Je n’a pas le même ressenti que toi sur le sujet supra. Plutôt l’inverse, à vrai dire : je trouve les outils gratuits surévalués.
Aussi, je voudrais avancer cinq arguments en faveur des outils payants :
J’utilise massivement — bien obligé, vu le secteur — des outils payants. Franchement, vu le volume et le niveau de qualité de ce qui nous est demandé en veille juridique et presse, heureusement qu’on a ces outils. J’ai aussi fait ma veille presse sans outils payants, donc je peux comparer.
1. Vu que la presse, comme Frédéric Martinet le rappelle, se ferme lentement mais sûrement au gratuit, et qu’elle offre des commentaires plus intéressants que les dépêches des agences de presse (pas toutes gratuites, mais très souvent reproduites ailleurs), sans compter leurs enquêtes et leurs scoops, passer par des agrégateurs de presse (payants donc) est très utile. Dans le juridique, c’est pareil, la qualité du commentaire se paye.

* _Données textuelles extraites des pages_
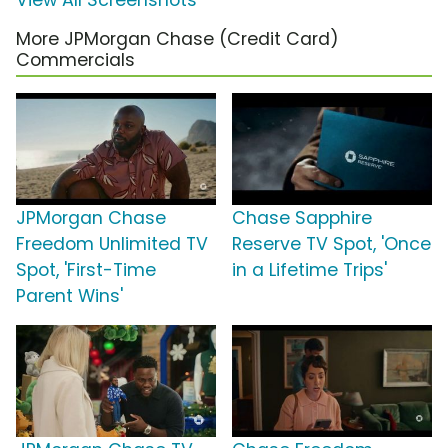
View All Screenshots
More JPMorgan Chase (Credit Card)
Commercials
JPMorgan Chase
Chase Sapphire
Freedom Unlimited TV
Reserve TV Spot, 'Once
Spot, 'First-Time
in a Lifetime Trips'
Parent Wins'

* _Exercice 1_
D'après l'extrait sur les outils de veille payants, quelle évolution de la presse Frédéric Martinet rappelle-t-il ?
* _Exercice 2_
Donnez la suite de l'extrait sur les outils de veille payants.

* _Réponse attendue 1_
La presse se ferme lentement mais sûrement au gratuit.

* _Réponse attendue 2_
2. Les outils gratuits n’incluent pas de contenu (sous licence, je veux dire). Or les outils payants, non seulement vous offrent un accès à du contenu mais payent les droits d’auteur à votre place, vous permettant d’être en règle avec la loi (un sujet que Frédéric aime bien :-).
3. J’ajouterai que le manque de pérennité des outils gratuits est un très gros problème.
4. Les opérateurs de recherche de nombreux outils gratuits sont lacunaires. De manière plus générale, tant qu’on se content de sa version gratuite, un outil de veille manque souvent de fonctionnalités avancées. L’évolution de la pratique tarifaire d’Inoreader illustre bien ce fait.
5. Dernière chose, au moins aussi importante que les autres, voire plus : les outils gratuits manquent souvent de systèmes de formatage et d’envoi par mail automatiques. Le mail reste dominant en milieu pro. Formater à la main est hors de question pour un veilleur professionnel. Chaque fois qu’on doit le faire, on part dans du chronophage.
Après, je suis d’accord : la veille stratégique — que je pratique peu — dépend peu des outils.
Emmanuel Barthe
Oui je sais : je déterre un vieux post et normalement il ne faut pas. J’ai vu la date après coup. Mais le débat demeure.
Non, pas de soucis, c’est aussi pour cela que je les republie de temps à autres. Les sujets évoluent les avis aussi. Parfois 🙂
C’est sûr que si on veut faire une veille médias très large alors un service payant à la Factiva va de soi. Quant l’objectif est plutôt la surveillance de pages web d’acteurs spécifiques, et pas seulement leur flux RSS, alors il y a encore largement la place pour le gratuit ou tout du moins peu cher.